[Saved entries]

■ ■ ■ ■ ■ ■ ■

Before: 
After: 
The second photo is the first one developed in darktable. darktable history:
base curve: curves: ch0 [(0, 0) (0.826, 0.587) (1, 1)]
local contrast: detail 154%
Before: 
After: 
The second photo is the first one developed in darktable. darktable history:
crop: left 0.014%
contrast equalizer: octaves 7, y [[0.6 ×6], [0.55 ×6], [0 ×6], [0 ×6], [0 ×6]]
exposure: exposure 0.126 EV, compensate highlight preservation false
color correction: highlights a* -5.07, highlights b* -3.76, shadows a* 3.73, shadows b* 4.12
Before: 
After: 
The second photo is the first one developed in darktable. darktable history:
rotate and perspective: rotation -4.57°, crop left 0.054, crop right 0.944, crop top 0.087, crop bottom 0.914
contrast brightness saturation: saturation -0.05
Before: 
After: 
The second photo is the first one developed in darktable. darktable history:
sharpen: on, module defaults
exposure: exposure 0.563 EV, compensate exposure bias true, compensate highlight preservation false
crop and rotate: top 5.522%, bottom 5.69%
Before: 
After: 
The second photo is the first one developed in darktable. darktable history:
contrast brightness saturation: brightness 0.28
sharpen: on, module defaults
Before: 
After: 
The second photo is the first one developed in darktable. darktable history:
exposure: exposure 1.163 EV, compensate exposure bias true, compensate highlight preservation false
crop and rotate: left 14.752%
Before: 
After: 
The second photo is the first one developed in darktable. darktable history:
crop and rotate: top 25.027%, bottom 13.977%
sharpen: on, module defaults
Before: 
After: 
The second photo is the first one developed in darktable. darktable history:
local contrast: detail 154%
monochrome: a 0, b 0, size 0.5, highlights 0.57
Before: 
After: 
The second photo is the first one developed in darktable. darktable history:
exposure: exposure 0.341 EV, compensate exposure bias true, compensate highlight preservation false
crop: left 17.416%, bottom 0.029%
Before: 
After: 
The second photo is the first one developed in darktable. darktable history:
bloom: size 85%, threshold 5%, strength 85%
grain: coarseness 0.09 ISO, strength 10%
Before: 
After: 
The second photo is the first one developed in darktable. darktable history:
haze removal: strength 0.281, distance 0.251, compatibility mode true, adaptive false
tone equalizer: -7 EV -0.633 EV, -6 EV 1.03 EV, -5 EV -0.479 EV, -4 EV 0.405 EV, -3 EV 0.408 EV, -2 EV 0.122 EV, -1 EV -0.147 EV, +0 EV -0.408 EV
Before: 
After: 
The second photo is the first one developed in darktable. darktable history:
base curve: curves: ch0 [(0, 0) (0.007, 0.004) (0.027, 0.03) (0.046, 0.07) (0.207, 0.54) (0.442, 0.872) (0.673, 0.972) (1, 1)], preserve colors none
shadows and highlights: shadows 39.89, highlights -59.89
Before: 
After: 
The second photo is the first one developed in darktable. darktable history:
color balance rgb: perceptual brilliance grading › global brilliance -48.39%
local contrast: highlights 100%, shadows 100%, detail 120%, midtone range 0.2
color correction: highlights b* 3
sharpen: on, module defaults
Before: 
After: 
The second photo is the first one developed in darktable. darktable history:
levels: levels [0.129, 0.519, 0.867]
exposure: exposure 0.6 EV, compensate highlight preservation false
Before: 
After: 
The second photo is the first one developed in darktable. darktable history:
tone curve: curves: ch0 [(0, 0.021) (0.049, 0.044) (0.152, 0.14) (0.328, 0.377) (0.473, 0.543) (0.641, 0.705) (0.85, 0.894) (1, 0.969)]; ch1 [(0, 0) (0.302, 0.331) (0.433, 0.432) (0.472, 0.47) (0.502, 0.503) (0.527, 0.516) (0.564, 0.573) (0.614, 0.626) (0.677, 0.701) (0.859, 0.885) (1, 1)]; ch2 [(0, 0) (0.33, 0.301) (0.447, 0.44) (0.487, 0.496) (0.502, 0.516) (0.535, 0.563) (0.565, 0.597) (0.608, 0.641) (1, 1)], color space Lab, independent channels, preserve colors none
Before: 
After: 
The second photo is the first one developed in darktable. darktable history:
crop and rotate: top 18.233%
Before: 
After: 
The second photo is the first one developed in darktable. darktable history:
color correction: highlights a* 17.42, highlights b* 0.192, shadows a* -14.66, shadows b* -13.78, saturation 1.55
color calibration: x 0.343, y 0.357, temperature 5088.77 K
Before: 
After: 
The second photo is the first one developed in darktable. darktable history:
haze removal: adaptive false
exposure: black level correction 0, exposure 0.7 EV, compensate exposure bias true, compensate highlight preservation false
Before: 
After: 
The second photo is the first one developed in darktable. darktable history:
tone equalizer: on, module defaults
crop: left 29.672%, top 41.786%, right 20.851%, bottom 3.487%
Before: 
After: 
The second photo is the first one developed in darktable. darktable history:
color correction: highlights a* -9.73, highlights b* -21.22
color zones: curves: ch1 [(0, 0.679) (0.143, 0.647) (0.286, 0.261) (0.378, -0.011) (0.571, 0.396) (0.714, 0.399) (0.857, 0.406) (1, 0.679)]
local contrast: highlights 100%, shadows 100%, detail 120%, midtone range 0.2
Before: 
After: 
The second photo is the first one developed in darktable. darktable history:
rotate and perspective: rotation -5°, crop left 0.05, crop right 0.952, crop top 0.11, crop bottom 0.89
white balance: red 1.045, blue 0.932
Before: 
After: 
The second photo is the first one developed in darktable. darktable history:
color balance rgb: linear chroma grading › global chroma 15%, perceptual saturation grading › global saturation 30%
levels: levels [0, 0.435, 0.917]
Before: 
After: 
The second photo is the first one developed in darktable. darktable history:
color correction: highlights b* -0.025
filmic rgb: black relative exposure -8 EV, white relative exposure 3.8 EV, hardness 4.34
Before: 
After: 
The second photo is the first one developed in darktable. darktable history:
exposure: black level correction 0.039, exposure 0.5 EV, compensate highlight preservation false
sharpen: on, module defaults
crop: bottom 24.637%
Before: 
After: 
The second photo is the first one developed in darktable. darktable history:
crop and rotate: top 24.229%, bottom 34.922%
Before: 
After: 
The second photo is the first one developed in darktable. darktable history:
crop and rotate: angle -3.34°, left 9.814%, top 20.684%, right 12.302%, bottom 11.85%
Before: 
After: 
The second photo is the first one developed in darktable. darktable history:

■ ■ ■ ■ ■ ■ ■

**Goal:** Reproduce all of the records above, replacing "developed in darktable" with "processed in darktable" and changing nothing else.

**The solution:**
Before: 
After: 
The second photo is the first one processed in darktable. darktable history:
base curve: curves: ch0 [(0, 0) (0.826, 0.587) (1, 1)]
local contrast: detail 154%
Before: 
After: 
The second photo is the first one processed in darktable. darktable history:
crop: left 0.014%
contrast equalizer: octaves 7, y [[0.6 ×6], [0.55 ×6], [0 ×6], [0 ×6], [0 ×6]]
exposure: exposure 0.126 EV, compensate highlight preservation false
color correction: highlights a* -5.07, highlights b* -3.76, shadows a* 3.73, shadows b* 4.12
Before: 
After: 
The second photo is the first one processed in darktable. darktable history:
rotate and perspective: rotation -4.57°, crop left 0.054, crop right 0.944, crop top 0.087, crop bottom 0.914
contrast brightness saturation: saturation -0.05
Before: 
After: 
The second photo is the first one processed in darktable. darktable history:
sharpen: on, module defaults
exposure: exposure 0.563 EV, compensate exposure bias true, compensate highlight preservation false
crop and rotate: top 5.522%, bottom 5.69%
Before: 
After: 
The second photo is the first one processed in darktable. darktable history:
contrast brightness saturation: brightness 0.28
sharpen: on, module defaults
Before: 
After: 
The second photo is the first one processed in darktable. darktable history:
exposure: exposure 1.163 EV, compensate exposure bias true, compensate highlight preservation false
crop and rotate: left 14.752%
Before: 
After: 
The second photo is the first one processed in darktable. darktable history:
crop and rotate: top 25.027%, bottom 13.977%
sharpen: on, module defaults
Before: 
After: 
The second photo is the first one processed in darktable. darktable history:
local contrast: detail 154%
monochrome: a 0, b 0, size 0.5, highlights 0.57
Before: 
After: 
The second photo is the first one processed in darktable. darktable history:
exposure: exposure 0.341 EV, compensate exposure bias true, compensate highlight preservation false
crop: left 17.416%, bottom 0.029%
Before: 
After: 
The second photo is the first one processed in darktable. darktable history:
bloom: size 85%, threshold 5%, strength 85%
grain: coarseness 0.09 ISO, strength 10%
Before: 
After: 
The second photo is the first one processed in darktable. darktable history:
haze removal: strength 0.281, distance 0.251, compatibility mode true, adaptive false
tone equalizer: -7 EV -0.633 EV, -6 EV 1.03 EV, -5 EV -0.479 EV, -4 EV 0.405 EV, -3 EV 0.408 EV, -2 EV 0.122 EV, -1 EV -0.147 EV, +0 EV -0.408 EV
Before: 
After: 
The second photo is the first one processed in darktable. darktable history:
base curve: curves: ch0 [(0, 0) (0.007, 0.004) (0.027, 0.03) (0.046, 0.07) (0.207, 0.54) (0.442, 0.872) (0.673, 0.972) (1, 1)], preserve colors none
shadows and highlights: shadows 39.89, highlights -59.89
Before: 
After: 
The second photo is the first one processed in darktable. darktable history:
color balance rgb: perceptual brilliance grading › global brilliance -48.39%
local contrast: highlights 100%, shadows 100%, detail 120%, midtone range 0.2
color correction: highlights b* 3
sharpen: on, module defaults
Before: 
After: 
The second photo is the first one processed in darktable. darktable history:
levels: levels [0.129, 0.519, 0.867]
exposure: exposure 0.6 EV, compensate highlight preservation false
Before: 
After: 
The second photo is the first one processed in darktable. darktable history:
tone curve: curves: ch0 [(0, 0.021) (0.049, 0.044) (0.152, 0.14) (0.328, 0.377) (0.473, 0.543) (0.641, 0.705) (0.85, 0.894) (1, 0.969)]; ch1 [(0, 0) (0.302, 0.331) (0.433, 0.432) (0.472, 0.47) (0.502, 0.503) (0.527, 0.516) (0.564, 0.573) (0.614, 0.626) (0.677, 0.701) (0.859, 0.885) (1, 1)]; ch2 [(0, 0) (0.33, 0.301) (0.447, 0.44) (0.487, 0.496) (0.502, 0.516) (0.535, 0.563) (0.565, 0.597) (0.608, 0.641) (1, 1)], color space Lab, independent channels, preserve colors none
Before: 
After: 
The second photo is the first one processed in darktable. darktable history:
crop and rotate: top 18.233%
Before: 
After: 
The second photo is the first one processed in darktable. darktable history:
color correction: highlights a* 17.42, highlights b* 0.192, shadows a* -14.66, shadows b* -13.78, saturation 1.55
color calibration: x 0.343, y 0.357, temperature 5088.77 K
Before: 
After: 
The second photo is the first one processed in darktable. darktable history:
haze removal: adaptive false
exposure: black level correction 0, exposure 0.7 EV, compensate exposure bias true, compensate highlight preservation false
Before: 
After: 
The second photo is the first one processed in darktable. darktable history:
tone equalizer: on, module defaults
crop: left 29.672%, top 41.786%, right 20.851%, bottom 3.487%
Before: 
After: 
The second photo is the first one processed in darktable. darktable history:
color correction: highlights a* -9.73, highlights b* -21.22
color zones: curves: ch1 [(0, 0.679) (0.143, 0.647) (0.286, 0.261) (0.378, -0.011) (0.571, 0.396) (0.714, 0.399) (0.857, 0.406) (1, 0.679)]
local contrast: highlights 100%, shadows 100%, detail 120%, midtone range 0.2
Before: 
After: 
The second photo is the first one processed in darktable. darktable history:
rotate and perspective: rotation -5°, crop left 0.05, crop right 0.952, crop top 0.11, crop bottom 0.89
white balance: red 1.045, blue 0.932
Before: 
After: 
The second photo is the first one processed in darktable. darktable history:
color balance rgb: linear chroma grading › global chroma 15%, perceptual saturation grading › global saturation 30%
levels: levels [0, 0.435, 0.917]
Before: 
After: 
The second photo is the first one processed in darktable. darktable history:
color correction: highlights b* -0.025
filmic rgb: black relative exposure -8 EV, white relative exposure 3.8 EV, hardness 4.34
Before: 
After: 
The second photo is the first one processed in darktable. darktable history:
exposure: black level correction 0.039, exposure 0.5 EV, compensate highlight preservation false
sharpen: on, module defaults
crop: bottom 24.637%
Before: 
After: 
The second photo is the first one processed in darktable. darktable history:
crop and rotate: top 24.229%, bottom 34.922%
Before: 
After: 
The second photo is the first one processed in darktable. darktable history:
crop and rotate: angle -3.34°, left 9.814%, top 20.684%, right 12.302%, bottom 11.85%
Before: 
After: 
The second photo is the first one processed in darktable. darktable history:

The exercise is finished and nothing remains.